* **Work to be completed**: Extract the lines of the records below, from the start of the records up to and including the line with "tone curve: curves: ch0", and reproduce them word for word.

* **Working data**:
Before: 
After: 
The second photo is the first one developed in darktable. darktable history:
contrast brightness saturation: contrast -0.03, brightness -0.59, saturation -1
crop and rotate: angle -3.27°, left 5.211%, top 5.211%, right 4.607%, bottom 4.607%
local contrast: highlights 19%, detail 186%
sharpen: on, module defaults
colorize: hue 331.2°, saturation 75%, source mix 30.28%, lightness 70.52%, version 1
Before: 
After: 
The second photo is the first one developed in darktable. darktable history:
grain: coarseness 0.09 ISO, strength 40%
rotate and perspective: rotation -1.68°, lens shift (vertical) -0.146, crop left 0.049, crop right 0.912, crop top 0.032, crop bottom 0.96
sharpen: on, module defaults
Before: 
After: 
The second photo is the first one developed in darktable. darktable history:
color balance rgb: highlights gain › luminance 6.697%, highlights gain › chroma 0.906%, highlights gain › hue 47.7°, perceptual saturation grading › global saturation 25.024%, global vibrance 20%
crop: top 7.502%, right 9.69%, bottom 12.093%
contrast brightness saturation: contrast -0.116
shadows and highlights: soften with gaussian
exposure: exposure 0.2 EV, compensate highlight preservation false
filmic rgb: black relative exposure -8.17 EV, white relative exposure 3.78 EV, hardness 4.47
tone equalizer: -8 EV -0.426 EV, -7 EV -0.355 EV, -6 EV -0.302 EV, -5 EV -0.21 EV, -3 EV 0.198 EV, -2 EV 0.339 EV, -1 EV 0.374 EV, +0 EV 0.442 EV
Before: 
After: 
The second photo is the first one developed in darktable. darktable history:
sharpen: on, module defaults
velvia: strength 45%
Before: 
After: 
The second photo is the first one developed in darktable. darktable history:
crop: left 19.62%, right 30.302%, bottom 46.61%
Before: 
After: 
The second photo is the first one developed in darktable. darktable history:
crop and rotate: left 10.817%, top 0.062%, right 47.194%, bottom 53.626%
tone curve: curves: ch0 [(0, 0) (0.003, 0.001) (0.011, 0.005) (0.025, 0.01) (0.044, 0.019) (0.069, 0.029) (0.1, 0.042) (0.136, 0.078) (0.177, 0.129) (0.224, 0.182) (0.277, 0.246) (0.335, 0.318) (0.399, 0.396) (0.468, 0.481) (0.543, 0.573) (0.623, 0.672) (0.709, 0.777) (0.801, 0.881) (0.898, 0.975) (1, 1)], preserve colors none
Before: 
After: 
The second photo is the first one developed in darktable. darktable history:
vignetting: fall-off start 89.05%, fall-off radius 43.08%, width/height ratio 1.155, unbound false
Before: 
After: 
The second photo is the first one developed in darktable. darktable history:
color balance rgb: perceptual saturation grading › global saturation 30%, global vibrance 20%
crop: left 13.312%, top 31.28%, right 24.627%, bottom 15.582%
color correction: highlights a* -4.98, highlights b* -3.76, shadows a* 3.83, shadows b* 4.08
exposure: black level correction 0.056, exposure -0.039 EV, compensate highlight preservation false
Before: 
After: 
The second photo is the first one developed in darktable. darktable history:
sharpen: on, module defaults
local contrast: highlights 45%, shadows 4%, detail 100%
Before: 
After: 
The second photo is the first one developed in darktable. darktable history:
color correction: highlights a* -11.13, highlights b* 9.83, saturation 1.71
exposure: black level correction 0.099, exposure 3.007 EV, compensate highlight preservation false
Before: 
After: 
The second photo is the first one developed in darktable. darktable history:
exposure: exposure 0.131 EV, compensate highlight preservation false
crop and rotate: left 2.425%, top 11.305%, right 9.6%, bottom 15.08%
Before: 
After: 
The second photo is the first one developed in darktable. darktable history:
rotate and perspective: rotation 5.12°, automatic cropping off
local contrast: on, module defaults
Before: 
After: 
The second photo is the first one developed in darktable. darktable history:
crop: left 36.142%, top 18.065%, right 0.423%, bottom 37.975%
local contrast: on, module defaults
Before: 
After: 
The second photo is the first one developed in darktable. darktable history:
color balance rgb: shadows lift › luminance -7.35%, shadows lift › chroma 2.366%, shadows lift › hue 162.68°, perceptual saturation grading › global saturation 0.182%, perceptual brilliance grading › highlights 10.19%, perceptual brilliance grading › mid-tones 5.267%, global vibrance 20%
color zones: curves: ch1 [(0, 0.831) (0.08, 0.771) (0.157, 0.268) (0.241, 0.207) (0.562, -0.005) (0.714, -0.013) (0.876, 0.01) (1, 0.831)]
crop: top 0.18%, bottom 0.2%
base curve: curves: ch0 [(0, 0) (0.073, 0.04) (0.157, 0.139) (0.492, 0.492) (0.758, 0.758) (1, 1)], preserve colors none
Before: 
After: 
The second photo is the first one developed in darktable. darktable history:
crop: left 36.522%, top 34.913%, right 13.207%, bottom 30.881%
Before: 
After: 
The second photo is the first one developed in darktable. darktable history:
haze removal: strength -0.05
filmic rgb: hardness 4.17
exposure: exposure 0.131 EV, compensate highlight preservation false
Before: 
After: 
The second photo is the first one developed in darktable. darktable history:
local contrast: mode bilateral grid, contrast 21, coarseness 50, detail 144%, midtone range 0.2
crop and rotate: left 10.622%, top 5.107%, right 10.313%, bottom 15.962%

* **Exercise result**:
Before: 
After: 
The second photo is the first one developed in darktable. darktable history:
contrast brightness saturation: contrast -0.03, brightness -0.59, saturation -1
crop and rotate: angle -3.27°, left 5.211%, top 5.211%, right 4.607%, bottom 4.607%
local contrast: highlights 19%, detail 186%
sharpen: on, module defaults
colorize: hue 331.2°, saturation 75%, source mix 30.28%, lightness 70.52%, version 1
Before: 
After: 
The second photo is the first one developed in darktable. darktable history:
grain: coarseness 0.09 ISO, strength 40%
rotate and perspective: rotation -1.68°, lens shift (vertical) -0.146, crop left 0.049, crop right 0.912, crop top 0.032, crop bottom 0.96
sharpen: on, module defaults
Before: 
After: 
The second photo is the first one developed in darktable. darktable history:
color balance rgb: highlights gain › luminance 6.697%, highlights gain › chroma 0.906%, highlights gain › hue 47.7°, perceptual saturation grading › global saturation 25.024%, global vibrance 20%
crop: top 7.502%, right 9.69%, bottom 12.093%
contrast brightness saturation: contrast -0.116
shadows and highlights: soften with gaussian
exposure: exposure 0.2 EV, compensate highlight preservation false
filmic rgb: black relative exposure -8.17 EV, white relative exposure 3.78 EV, hardness 4.47
tone equalizer: -8 EV -0.426 EV, -7 EV -0.355 EV, -6 EV -0.302 EV, -5 EV -0.21 EV, -3 EV 0.198 EV, -2 EV 0.339 EV, -1 EV 0.374 EV, +0 EV 0.442 EV
Before: 
After: 
The second photo is the first one developed in darktable. darktable history:
sharpen: on, module defaults
velvia: strength 45%
Before: 
After: 
The second photo is the first one developed in darktable. darktable history:
crop: left 19.62%, right 30.302%, bottom 46.61%
Before: 
After: 
The second photo is the first one developed in darktable. darktable history:
crop and rotate: left 10.817%, top 0.062%, right 47.194%, bottom 53.626%
tone curve: curves: ch0 [(0, 0) (0.003, 0.001) (0.011, 0.005) (0.025, 0.01) (0.044, 0.019) (0.069, 0.029) (0.1, 0.042) (0.136, 0.078) (0.177, 0.129) (0.224, 0.182) (0.277, 0.246) (0.335, 0.318) (0.399, 0.396) (0.468, 0.481) (0.543, 0.573) (0.623, 0.672) (0.709, 0.777) (0.801, 0.881) (0.898, 0.975) (1, 1)], preserve colors none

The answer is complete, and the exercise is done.